--- Text excerpt ---
Idle NVIDIA A100, NVIDIA A40, and NVIDIA A10 GPUs show 100% GPU utilization
Description
The nvidia-smi command shows 100% GPU utilization for NVIDIA A100, NVIDIA A40, and NVIDIA A10 GPUs even if no vGPUs have been configured or no VMs are running. On Linux with KVM hypervisors, GPU is affected by this issue only if the sriov-manage script has not been run to enable the virtual function for the GPU in the sysfs file system.
[root@host ~]# nvidia-smi
Fri Jun 13 11:45:28 2025
+-----------------------------------------------------------------------------+
| NVIDIA-SMI 580.65.05 Driver Version: 580.65.05 CUDA Version: 13.0 |
|-------------------------------+----------------------+----------------------+
| GPU Name Persistence-M| Bus-Id Disp.A | Volatile Uncorr. ECC |
| Fan Temp Perf Pwr:Usage/Cap| Memory-Usage | GPU-Util Compute M. |
| | | MIG M. |
|===============================+======================+======================|
| 0 A100-PCIE-40GB On | 00000000:5E:00.0 Off | 0 |
| N/A 50C P0 97W / 250W | 0MiB / 40537MiB | 100% Default |
| | | Disabled |
+-------------------------------+----------------------+----------------------+
+-----------------------------------------------------------------------------+
| Processes: |
| GPU GI CI PID Type Process name GPU Memory |
| ID ID Usage |
|=============================================================================|
| No running processes found |
+-----------------------------------------------------------------------------+
Workaround
On Linux with KVM hypervisors, run the sriov-manage script to enable the virtual function for the GPU in the sysfs file system as explained in Virtual GPU Software User Guide.
On VMware vSphere, boot any VMs that are configured with a vGPU that resides on the GPU.
After this workaround has been completed, the nvidia-smi command shows 0% GPU utilization for affected GPUs when they are idle.
--- Available data ---
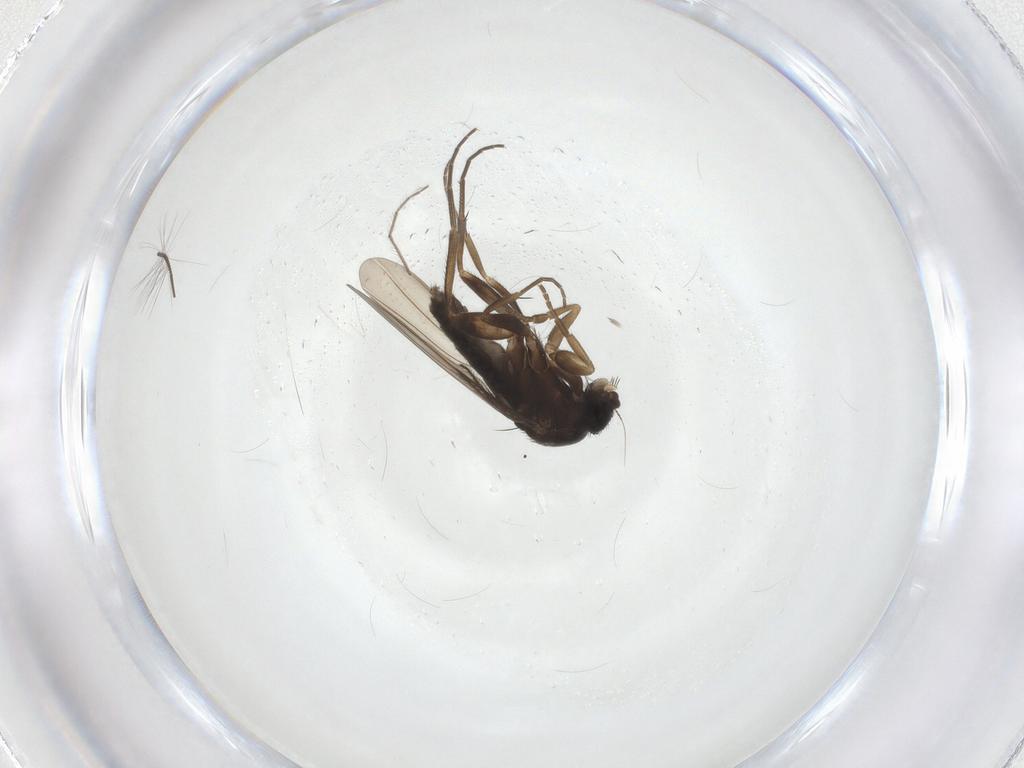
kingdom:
---
** Required work **
a – Give the idle GPU utilization text again, everything from "On VMware vSphere, boot" down to "they are idle.", swapping "VMs" for "virtual machines".
b – In the idle GPU utilization text, turn the paragraph beginning "The nvidia-smi command shows 100% GPU utilization" into a short bulleted list that keeps its main facts.

** Solutions for each task **
a –
On VMware vSphere, boot any virtual machines that are configured with a vGPU that resides on the GPU.
After this workaround has been completed, the nvidia-smi command shows 0% GPU utilization for affected GPUs when they are idle.

b –
- Affected GPUs: NVIDIA A100, NVIDIA A40, and NVIDIA A10.
- Symptom: the nvidia-smi command shows 100% GPU utilization even if no vGPUs have been configured or no VMs are running.
- Linux with KVM hypervisors: the GPU is affected only if the sriov-manage script has not been run to enable the virtual function for the GPU in the sysfs file system.